Critics have also hesitated because of some of the peculiar forms that they have to confront in the work of Okara who has integrated the language of the Ijaw and cultural forms. In particular, his major novel, The Voice (1964), has a narrative construct and language that would cause critics to hesitate.

The other reason advanced for the undeserved under-acknowledgement of Okara’s stature and status is the volume of his work. He was not nearly as prolific as the others, with a relatively smaller number of published works. He has worked in three disciplines – poetry, which is his main area, fiction and drama – but did not produce large numbers of published work, despite the prominence and importance of much of what he did publish. While he had major achievements in 1953, his poetry was later published in the prestigious magazine Black Orpheus, and his poems translated into several languages by 1960, it took a very long time for his first collection to appear, thus limiting his published output, and subsequently, his recognition.

Yet, his collection, The Fisherman’s Invocation (1978) won the 1979 Commonwealth Poetry Prize. He also won the NLNG Prize, Nigeria’s biggest literary award, in 2005 for The Dreamer, His Vision. He was known as the first modernist African poet and his novel The Voice was outstanding as experimental and innovative in 1964, a still very early period in the rise of African literature in the western world. Okara has said he was writing an English which contained the Ijaw /Ijo /Ibo syntax, that his thought processes were in his native language which he then wrote in English. He did not think in English and then write, and that shaped the language of the novel. The Voice is therefore steeped in the indigenous traditions of the Ibo (Ijaw/ Ijo) of Nigeria in form and style.

This is not far removed from the work of Amos Tutuola, another early innovator in the founding of Nigerian literature in English. Tutuola began writing in this way in 1946 and produced the famous novel The Palm Wine Drinkard. This is not only steeped in Yoruba mythology, folklore and traditions, but uses a similar language governed by Yoruba syntax and thought structures.  That novel advanced and established African literature in English. So did The Voice many years later.

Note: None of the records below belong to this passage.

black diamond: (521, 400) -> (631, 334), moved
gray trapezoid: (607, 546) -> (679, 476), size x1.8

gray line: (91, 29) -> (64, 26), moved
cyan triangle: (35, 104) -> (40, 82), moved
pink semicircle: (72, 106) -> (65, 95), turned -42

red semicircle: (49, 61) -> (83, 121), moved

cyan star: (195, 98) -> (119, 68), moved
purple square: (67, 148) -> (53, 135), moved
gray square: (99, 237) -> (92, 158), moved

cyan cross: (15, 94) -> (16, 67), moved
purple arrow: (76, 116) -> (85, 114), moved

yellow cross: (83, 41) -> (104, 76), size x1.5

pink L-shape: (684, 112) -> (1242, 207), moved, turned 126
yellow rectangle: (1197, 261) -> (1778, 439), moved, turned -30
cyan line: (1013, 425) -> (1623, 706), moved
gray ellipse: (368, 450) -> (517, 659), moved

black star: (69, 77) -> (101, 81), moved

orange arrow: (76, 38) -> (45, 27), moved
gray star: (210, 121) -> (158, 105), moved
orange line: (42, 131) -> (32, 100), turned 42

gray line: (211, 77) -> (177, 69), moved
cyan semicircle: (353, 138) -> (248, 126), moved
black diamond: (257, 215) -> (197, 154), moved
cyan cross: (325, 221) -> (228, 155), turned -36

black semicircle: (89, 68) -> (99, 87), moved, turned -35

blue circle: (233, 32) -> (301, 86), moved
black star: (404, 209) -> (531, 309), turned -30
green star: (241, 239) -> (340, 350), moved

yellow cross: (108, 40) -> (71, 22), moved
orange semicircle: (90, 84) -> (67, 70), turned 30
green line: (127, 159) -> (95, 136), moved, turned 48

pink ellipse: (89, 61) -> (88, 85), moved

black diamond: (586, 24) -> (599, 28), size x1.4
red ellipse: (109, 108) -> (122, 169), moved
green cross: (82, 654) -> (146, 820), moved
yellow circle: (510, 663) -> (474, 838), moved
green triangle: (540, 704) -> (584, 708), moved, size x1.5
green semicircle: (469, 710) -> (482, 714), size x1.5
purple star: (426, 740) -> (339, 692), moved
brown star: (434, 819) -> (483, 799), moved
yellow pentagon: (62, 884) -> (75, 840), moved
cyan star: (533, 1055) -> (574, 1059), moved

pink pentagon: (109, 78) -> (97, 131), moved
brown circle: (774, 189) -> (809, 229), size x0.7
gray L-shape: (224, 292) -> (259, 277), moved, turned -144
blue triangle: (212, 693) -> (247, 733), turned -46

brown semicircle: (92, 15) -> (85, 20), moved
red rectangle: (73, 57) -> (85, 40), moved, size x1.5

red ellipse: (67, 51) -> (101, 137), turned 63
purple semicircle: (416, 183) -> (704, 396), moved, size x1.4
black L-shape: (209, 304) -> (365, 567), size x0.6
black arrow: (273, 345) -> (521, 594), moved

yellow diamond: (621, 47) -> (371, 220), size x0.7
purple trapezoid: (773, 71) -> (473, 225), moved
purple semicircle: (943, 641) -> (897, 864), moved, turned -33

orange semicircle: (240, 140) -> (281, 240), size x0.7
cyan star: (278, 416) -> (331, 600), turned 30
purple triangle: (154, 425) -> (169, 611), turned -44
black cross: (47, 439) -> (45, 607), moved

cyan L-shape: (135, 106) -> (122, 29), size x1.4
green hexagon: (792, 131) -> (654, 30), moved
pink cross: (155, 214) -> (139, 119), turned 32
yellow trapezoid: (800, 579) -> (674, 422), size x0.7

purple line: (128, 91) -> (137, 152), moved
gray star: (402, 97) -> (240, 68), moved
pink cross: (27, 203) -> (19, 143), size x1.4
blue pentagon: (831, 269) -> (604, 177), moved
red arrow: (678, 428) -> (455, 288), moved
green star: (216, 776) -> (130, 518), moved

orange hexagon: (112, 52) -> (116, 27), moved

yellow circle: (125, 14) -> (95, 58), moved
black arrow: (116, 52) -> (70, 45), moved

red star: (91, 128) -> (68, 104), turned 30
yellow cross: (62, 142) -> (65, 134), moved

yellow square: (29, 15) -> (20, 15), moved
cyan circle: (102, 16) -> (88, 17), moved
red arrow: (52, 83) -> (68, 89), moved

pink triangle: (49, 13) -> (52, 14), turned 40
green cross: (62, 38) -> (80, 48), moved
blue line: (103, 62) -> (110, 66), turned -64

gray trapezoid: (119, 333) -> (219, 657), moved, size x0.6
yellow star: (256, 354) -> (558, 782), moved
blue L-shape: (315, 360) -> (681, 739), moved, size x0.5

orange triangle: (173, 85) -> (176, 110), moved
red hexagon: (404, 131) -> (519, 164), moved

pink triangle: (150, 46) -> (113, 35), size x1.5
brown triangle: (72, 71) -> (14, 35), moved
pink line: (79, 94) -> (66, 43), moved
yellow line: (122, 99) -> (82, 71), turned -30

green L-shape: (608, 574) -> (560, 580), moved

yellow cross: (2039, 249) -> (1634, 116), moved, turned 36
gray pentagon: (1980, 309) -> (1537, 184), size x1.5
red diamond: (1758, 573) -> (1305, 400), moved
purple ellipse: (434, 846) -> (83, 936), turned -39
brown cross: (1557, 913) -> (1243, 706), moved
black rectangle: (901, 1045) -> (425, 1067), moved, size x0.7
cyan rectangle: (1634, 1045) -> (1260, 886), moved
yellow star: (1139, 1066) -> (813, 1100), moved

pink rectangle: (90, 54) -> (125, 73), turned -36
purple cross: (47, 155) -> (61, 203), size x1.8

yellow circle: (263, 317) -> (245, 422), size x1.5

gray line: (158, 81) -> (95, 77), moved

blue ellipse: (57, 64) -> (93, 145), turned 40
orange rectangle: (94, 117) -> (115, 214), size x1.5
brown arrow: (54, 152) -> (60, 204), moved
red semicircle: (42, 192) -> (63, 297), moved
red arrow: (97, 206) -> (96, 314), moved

In 1953, Okara gained recognition when he won the Poetry Prize at the Nigerian Festival of Arts for the poem “The Call of the River Nun”. It was the rise of modernist poetry in Africa as well as literature in English. It is a significant work for the poet and connects with the poetry that was to follow as the literature advanced.

The River Nun is a branch of the River Niger in the amazing Niger Delta into which the river flows in the Rivers State of south-east Nigeria. According to Okara it is unpolluted, unlike other branches in the delta where there is oil exploration. He was born in the delta region and grew up close to the rivers. The Nun held special significance for him and he felt his life was attached to it, as is indicated in the poem.  He worships it with almost god-like devotion.

It is modernist verse with what appears to be deep spiritual attachment among the indigenous landscape, the native country and the poet. Okara said, “I grew up . . . on the river banks where water was everything to us. We used it . . . travelling from place to place.  All that experience of rivers . . . inspired me into writing.” And it was that writing which became more spiritually involved in the traditions of the land that inspired the rise of a poetry that expressed the African communities. It was that writing that led the way for the many others who contributed to the development of modern African literature.

Interestingly, one disciple of Okara is himself a writer in Nigeria and like Okara was outside of the university men and his highly experimental work received little attention. He is Jamaican-born Lindsay Barrett, famous for the intriguingly poetic experimental novel Song for Mumu (1953).